··· Data supplied ···
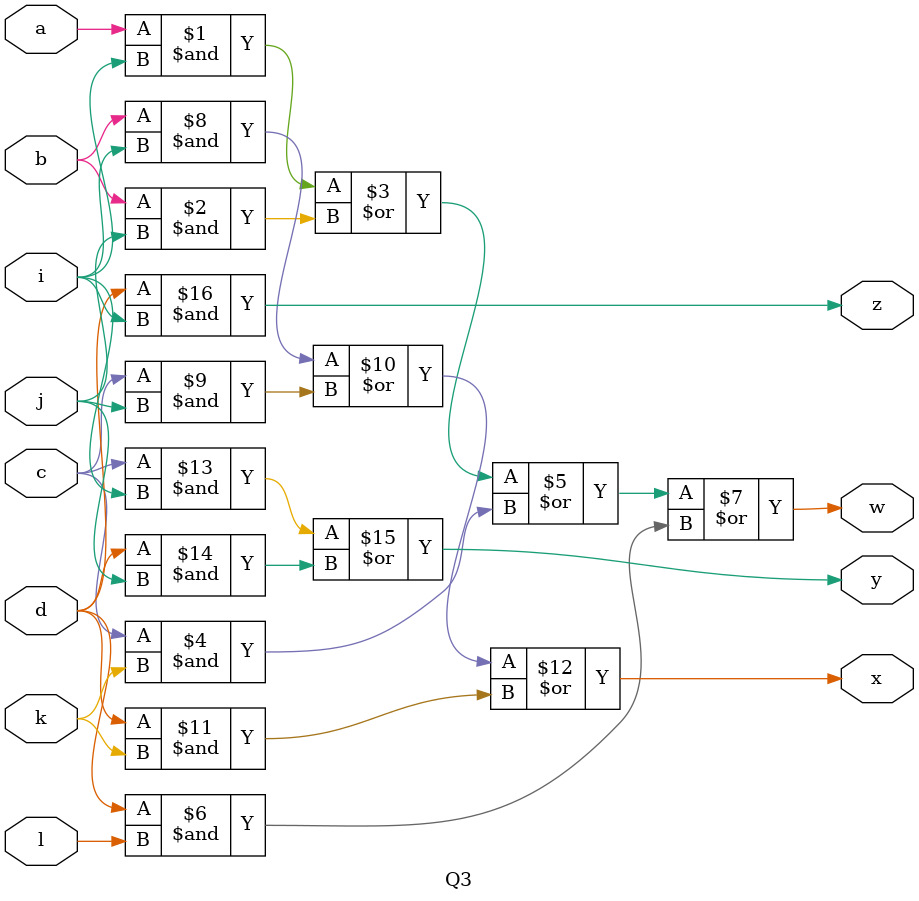
<source format=sv>
module Q3 (input a,b,c,d,i,j,k,l , output w,x,y,z);
	assign #(89,85) w= a&i | b&j | c&k | d&l ;
	assign #(70,68) x= b&i | c&j | d&k ;
	assign #(51,51) y= c&i | d&j ;
	assign #(32,34) z= d&i ;
endmodule
</source>
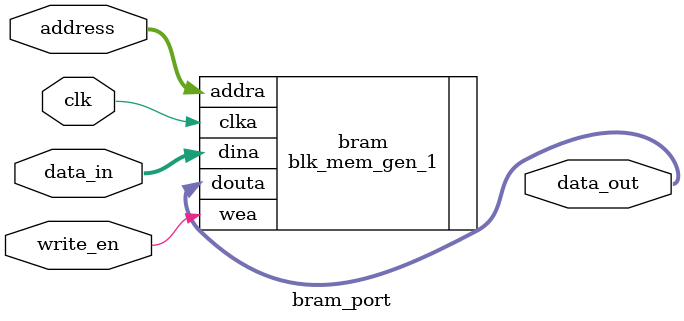
<source format=v>
`timescale 1ns / 1ps

module bram_port(
    input clk, 
    input write_en, 
    input [7:0]address, 
    input [7:0]data_in, 
    output [7:0]data_out
    );
    
    blk_mem_gen_1 bram(.clka(clk),.addra(address),.dina(data_in),.douta(data_out),.wea(write_en));
    
endmodule

</source>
···
## Exercise objective
No pictures belong in the copy. Retype exactly, and only, the lines from the line containing "assign #(32,34) z= d&i ;" through the last line of the data, both included.

## Solution to the problem
	assign #(32,34) z= d&i ;
endmodule
</source>
<source format=v>
`timescale 1ns / 1ps

module bram_port(
    input clk, 
    input write_en, 
    input [7:0]address, 
    input [7:0]data_in, 
    output [7:0]data_out
    );
    
    blk_mem_gen_1 bram(.clka(clk),.addra(address),.dina(data_in),.douta(data_out),.wea(write_en));
    
endmodule

</source>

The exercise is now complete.